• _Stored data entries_
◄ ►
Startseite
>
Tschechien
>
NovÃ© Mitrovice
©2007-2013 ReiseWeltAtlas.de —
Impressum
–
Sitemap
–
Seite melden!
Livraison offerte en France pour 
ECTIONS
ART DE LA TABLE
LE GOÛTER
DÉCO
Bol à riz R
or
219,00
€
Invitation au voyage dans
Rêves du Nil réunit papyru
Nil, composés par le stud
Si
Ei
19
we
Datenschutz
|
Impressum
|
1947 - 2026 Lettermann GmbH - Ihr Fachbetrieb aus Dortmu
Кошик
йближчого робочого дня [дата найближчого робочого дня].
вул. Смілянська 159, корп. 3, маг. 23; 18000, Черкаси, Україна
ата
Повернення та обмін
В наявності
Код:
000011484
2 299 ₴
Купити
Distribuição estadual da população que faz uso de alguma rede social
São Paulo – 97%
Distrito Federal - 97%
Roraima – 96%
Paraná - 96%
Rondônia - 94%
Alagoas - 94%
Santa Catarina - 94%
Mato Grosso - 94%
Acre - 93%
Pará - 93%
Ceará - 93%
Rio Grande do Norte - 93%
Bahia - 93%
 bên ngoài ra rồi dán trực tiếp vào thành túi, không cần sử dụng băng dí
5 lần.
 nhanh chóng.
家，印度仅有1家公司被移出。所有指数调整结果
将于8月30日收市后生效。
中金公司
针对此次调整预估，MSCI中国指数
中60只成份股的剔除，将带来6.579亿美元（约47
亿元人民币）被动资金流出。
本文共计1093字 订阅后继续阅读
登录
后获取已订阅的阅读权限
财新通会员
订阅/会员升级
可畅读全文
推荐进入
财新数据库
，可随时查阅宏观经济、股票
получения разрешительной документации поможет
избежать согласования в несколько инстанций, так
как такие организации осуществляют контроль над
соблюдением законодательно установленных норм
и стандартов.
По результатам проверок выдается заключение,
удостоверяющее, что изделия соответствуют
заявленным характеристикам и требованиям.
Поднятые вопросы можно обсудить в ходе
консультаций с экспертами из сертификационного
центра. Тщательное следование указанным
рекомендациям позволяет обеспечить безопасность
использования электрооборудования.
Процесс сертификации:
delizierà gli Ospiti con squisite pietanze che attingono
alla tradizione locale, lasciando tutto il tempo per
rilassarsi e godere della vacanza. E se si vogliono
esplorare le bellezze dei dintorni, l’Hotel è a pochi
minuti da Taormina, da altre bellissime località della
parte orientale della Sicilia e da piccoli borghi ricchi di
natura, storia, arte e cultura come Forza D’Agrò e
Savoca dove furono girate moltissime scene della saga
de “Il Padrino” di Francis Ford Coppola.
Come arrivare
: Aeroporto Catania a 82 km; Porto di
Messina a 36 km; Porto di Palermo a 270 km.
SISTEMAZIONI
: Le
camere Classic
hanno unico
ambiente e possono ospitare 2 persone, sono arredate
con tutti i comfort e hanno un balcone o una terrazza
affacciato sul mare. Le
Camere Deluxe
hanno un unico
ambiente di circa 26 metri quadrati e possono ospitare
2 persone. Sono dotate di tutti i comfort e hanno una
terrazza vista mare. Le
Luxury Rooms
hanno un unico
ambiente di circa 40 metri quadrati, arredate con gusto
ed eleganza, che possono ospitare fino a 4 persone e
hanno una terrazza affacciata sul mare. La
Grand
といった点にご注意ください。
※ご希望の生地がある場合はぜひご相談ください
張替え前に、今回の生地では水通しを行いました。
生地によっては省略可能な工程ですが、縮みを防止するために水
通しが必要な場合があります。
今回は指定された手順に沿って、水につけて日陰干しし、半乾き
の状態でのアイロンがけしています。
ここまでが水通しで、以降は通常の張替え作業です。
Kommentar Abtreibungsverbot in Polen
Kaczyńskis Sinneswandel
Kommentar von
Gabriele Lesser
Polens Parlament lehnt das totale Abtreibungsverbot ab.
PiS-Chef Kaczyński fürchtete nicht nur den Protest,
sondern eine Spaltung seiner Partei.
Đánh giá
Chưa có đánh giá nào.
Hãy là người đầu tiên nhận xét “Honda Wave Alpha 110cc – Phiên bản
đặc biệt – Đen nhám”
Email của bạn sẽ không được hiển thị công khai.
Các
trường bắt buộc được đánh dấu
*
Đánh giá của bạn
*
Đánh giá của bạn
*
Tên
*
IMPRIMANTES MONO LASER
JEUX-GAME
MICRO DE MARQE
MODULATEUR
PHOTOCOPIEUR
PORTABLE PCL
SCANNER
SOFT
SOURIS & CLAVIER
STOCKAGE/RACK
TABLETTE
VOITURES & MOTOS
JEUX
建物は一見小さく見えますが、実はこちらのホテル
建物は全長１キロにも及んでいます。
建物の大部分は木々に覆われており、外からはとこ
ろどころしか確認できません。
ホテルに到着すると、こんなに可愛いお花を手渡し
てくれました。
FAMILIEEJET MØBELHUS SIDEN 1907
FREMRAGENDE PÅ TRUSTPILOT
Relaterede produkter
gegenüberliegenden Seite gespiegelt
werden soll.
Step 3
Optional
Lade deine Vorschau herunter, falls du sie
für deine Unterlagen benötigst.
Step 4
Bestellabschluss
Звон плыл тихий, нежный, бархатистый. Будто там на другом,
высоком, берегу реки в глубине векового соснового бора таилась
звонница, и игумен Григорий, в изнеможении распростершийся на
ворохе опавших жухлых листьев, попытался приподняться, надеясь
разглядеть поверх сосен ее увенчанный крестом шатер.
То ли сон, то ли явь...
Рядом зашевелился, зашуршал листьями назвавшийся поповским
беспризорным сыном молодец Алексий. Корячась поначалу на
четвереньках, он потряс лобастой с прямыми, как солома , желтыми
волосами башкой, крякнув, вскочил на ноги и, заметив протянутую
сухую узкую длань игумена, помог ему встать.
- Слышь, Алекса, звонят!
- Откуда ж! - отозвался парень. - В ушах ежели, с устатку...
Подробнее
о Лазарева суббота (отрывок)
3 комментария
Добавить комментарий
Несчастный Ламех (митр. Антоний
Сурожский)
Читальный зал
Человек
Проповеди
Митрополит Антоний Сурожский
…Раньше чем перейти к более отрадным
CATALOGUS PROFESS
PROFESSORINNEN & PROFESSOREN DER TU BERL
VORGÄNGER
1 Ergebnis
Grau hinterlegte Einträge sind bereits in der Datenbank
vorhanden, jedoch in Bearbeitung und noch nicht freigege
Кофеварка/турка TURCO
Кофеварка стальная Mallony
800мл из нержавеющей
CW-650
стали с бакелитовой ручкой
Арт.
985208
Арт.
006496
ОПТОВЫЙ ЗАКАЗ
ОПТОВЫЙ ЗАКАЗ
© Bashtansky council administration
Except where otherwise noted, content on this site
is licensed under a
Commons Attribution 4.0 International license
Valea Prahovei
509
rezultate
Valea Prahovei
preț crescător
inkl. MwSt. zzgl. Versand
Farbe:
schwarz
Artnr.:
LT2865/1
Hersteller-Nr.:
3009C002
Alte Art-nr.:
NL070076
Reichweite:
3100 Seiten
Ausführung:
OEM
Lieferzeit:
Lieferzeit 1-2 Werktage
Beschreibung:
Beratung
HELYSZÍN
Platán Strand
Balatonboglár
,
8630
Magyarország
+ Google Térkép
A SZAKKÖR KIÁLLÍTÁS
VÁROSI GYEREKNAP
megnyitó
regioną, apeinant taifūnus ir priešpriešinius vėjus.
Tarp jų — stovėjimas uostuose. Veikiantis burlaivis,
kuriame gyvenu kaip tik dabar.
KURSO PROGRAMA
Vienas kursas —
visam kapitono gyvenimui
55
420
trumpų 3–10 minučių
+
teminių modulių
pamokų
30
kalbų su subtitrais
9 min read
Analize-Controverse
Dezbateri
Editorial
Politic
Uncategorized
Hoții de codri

• _What the task requires_
Nothing but the lines above from the one containing "Bestellabschluss" through the one containing "- Слышь, Алекса, звонят!" should appear in the answer, each repeated exactly.

• _Solution for this exercise_
Bestellabschluss
Звон плыл тихий, нежный, бархатистый. Будто там на другом,
высоком, берегу реки в глубине векового соснового бора таилась
звонница, и игумен Григорий, в изнеможении распростершийся на
ворохе опавших жухлых листьев, попытался приподняться, надеясь
разглядеть поверх сосен ее увенчанный крестом шатер.
То ли сон, то ли явь...
Рядом зашевелился, зашуршал листьями назвавшийся поповским
беспризорным сыном молодец Алексий. Корячась поначалу на
четвереньках, он потряс лобастой с прямыми, как солома , желтыми
волосами башкой, крякнув, вскочил на ноги и, заметив протянутую
сухую узкую длань игумена, помог ему встать.
- Слышь, Алекса, звонят!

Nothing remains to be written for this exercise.